Data for review Start Marker
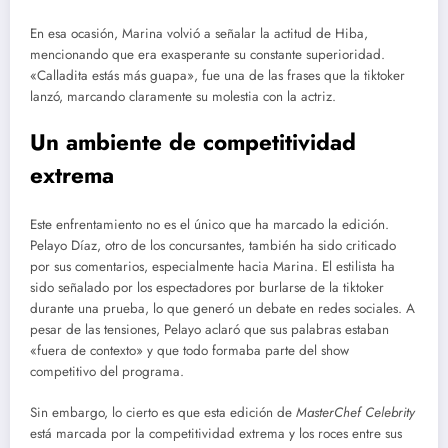
En esa ocasión, Marina volvió a señalar la actitud de Hiba,
mencionando que era exasperante su constante superioridad.
«Calladita estás más guapa», fue una de las frases que la tiktoker
lanzó, marcando claramente su molestia con la actriz.
Un ambiente de competitividad
extrema
Este enfrentamiento no es el único que ha marcado la edición.
Pelayo Díaz, otro de los concursantes, también ha sido criticado
por sus comentarios, especialmente hacia Marina. El estilista ha
sido señalado por los espectadores por burlarse de la tiktoker
durante una prueba, lo que generó un debate en redes sociales. A
pesar de las tensiones, Pelayo aclaró que sus palabras estaban
«fuera de contexto» y que todo formaba parte del show
competitivo del programa.
Sin embargo, lo cierto es que esta edición de
MasterChef Celebrity
está marcada por la competitividad extrema y los roces entre sus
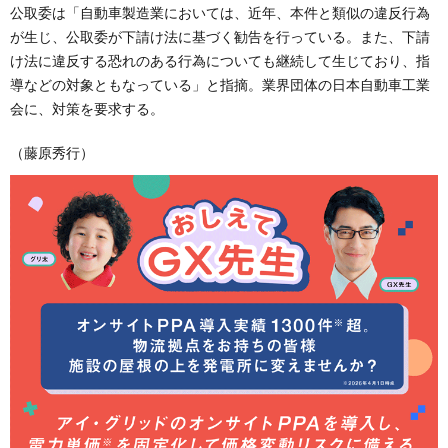
公取委は「自動車製造業においては、近年、本件と類似の違反行為
が生じ、公取委が下請け法に基づく勧告を行っている。また、下請
け法に違反する恐れのある行為についても継続して生じており、指
導などの対象ともなっている」と指摘。業界団体の日本自動車工業
会に、対策を要求する。
（藤原秀行）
Data for review End Marker
_Instruction_
Rewrite the rows above as a numbered list, from the start of the rows through the line containing "está marcada por", skipping blank lines and leaving out the pictures.

_Reply_
1. En esa ocasión, Marina volvió a señalar la actitud de Hiba,
2. mencionando que era exasperante su constante superioridad.
3. «Calladita estás más guapa», fue una de las frases que la tiktoker
4. lanzó, marcando claramente su molestia con la actriz.
5. Un ambiente de competitividad
6. extrema
7. Este enfrentamiento no es el único que ha marcado la edición.
8. Pelayo Díaz, otro de los concursantes, también ha sido criticado
9. por sus comentarios, especialmente hacia Marina. El estilista ha
10. sido señalado por los espectadores por burlarse de la tiktoker
11. durante una prueba, lo que generó un debate en redes sociales. A
12. pesar de las tensiones, Pelayo aclaró que sus palabras estaban
13. «fuera de contexto» y que todo formaba parte del show
14. competitivo del programa.
15. Sin embargo, lo cierto es que esta edición de
16. MasterChef Celebrity
17. está marcada por la competitividad extrema y los roces entre sus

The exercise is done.